Friday Music Geek-Out #1

So, I haven’t been able to teach music-focused courses for a few years (budget cuts). This means that I haven’t been forced to set time aside to listen to and think about music as music, music for its own sake, music history for its own sake, etc. And I miss that. So, this summer I’m going to try to post a strictly music post every Friday. Basically, this is me geeking out, and sharing some of that with you all. Hopefully I won’t get too busy or distracted to do this.
I thought I’d start with Giorgio Moroder and Donna Summer’s 1977 “I Feel Love.” It’s a classic disco track, and one of the first electronic dance records.
Summer and Moroder original:
Patrick Cowley’s 1982 extended mix is the classic remix of this song:
What is that sample around 10:54 and then again at 11:08-11? The descending triplets? I’m pretty sure it’s sampled by Clint Mansell in the soundtrack for Pi the move. If it’s not a sample, then they’re sure using similar equipment/patches/etc.

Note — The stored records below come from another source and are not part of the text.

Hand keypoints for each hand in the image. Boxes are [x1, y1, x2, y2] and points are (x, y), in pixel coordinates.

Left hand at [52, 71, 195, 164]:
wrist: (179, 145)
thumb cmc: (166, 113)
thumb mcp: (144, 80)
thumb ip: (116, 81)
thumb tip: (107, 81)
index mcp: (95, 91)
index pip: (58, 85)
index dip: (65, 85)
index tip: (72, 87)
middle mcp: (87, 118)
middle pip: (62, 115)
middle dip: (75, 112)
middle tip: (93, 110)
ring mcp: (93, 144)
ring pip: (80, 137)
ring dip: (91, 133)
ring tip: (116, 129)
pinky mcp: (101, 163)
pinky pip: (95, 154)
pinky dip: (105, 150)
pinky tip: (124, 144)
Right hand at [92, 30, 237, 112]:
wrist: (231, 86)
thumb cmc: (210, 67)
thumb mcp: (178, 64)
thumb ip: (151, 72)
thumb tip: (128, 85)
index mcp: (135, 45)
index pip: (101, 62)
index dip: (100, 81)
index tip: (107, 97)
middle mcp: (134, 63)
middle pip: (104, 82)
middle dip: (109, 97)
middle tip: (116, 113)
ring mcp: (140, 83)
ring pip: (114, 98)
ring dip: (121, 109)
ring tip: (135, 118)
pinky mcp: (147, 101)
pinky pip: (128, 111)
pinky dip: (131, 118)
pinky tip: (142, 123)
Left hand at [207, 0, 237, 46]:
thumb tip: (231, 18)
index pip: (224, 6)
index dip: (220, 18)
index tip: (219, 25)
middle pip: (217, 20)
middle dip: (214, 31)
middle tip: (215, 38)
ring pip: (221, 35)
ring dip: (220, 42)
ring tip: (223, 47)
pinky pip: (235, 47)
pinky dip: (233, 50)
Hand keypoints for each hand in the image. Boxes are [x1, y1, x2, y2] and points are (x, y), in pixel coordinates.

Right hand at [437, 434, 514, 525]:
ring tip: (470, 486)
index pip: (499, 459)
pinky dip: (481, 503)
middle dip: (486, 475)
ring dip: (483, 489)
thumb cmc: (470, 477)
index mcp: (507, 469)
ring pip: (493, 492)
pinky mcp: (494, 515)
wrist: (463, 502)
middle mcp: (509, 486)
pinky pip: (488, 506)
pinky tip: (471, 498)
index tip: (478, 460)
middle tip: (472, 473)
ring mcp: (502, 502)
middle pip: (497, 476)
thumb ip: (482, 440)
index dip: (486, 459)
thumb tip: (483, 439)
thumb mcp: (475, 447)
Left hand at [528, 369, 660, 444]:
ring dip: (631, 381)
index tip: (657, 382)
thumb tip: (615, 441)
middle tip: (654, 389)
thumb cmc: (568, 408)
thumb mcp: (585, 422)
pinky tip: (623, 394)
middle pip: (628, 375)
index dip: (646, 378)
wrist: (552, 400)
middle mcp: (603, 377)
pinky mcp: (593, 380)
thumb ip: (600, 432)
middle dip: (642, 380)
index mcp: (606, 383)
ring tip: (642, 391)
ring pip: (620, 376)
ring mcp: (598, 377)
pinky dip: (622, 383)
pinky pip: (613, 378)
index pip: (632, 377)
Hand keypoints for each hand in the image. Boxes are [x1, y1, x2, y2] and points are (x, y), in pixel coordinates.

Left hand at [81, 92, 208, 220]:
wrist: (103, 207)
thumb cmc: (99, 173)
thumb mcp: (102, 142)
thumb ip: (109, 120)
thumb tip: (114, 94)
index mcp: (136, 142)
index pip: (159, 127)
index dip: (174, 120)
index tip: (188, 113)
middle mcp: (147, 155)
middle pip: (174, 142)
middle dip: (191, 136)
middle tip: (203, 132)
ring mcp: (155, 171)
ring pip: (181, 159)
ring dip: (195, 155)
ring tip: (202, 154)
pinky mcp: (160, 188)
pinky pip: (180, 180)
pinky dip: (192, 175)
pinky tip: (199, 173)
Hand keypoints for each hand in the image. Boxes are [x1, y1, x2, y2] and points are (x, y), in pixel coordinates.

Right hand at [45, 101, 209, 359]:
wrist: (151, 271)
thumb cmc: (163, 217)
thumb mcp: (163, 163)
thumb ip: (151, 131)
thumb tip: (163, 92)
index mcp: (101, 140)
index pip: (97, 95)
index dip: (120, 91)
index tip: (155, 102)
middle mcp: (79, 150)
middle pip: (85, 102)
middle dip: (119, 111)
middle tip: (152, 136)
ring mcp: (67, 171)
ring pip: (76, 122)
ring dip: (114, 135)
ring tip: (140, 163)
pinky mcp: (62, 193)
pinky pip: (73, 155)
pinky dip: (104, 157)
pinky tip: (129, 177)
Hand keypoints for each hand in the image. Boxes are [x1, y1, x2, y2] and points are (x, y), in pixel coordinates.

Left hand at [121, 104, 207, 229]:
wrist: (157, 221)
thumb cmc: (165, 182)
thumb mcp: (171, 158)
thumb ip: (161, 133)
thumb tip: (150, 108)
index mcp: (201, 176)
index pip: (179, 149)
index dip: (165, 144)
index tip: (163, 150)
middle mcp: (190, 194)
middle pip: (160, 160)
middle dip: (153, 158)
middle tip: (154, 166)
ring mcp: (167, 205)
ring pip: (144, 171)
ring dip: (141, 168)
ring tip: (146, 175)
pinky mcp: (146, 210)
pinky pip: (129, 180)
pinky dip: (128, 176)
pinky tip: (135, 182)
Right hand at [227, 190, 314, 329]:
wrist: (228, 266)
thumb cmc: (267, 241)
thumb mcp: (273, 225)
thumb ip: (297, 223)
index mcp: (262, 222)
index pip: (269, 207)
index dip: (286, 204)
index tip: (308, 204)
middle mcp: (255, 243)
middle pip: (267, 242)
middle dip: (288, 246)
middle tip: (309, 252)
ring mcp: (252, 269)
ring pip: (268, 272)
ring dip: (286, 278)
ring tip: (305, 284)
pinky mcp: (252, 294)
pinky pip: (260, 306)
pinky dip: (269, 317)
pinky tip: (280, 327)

Mixed with Yaz’s “Don’t Go” by Lemon 8:
I don’t have much to say about it, other than it’s a brilliant track.
 
Covered by Bronski Beat/Marc Almond:
The vocals are even more regimented and “quantized” to the 4/4 meter than Summers’s originals. The shift from black female (presumably hetero) singer and chorus to openly gay white male singer and chorus is worth further consideration, especially in light of the fact that gay white men often appropriate/identify with black pop divas. What we need to think about in this context is the role of the synthesizer, the fact that Moroder and Summers’s original is one of the first electronic dance records. The vocals in the Bronski Almond are definitely more “bluesy” and “soulful” than Summers’s breathy, ethereal ones. There’s also much more of a bluesy/rock feel to the rhythm section. It’s as though the stereotypical blackness in the original was located visibly in Summers’s (female) body, but had to be asserted musically by Almond and Bronski Beat. [There is also gestures here at the beginning and end to the other Moroder/Summer collaboration, “Love to Love You Baby”.]
Covered by the Red Hot Chilli Peppers:
Sonically there’s a lot in common with the Bronski Beat version; the sexual politics, however, are vastly different. Here, does Summer serve as just another black musician who white rock bands domesticate? This time, they’re domesticating Moroder’s European-synth sound as well?
Madonna’s reworking into “Future Lovers:
This is clearly an attempt to trace her lineage back to Summer and Moroder. The interesting thing is that when Madonna uses “I Feel Love,” it’s a 30 year old song that still, in 2007, sounds futuristic.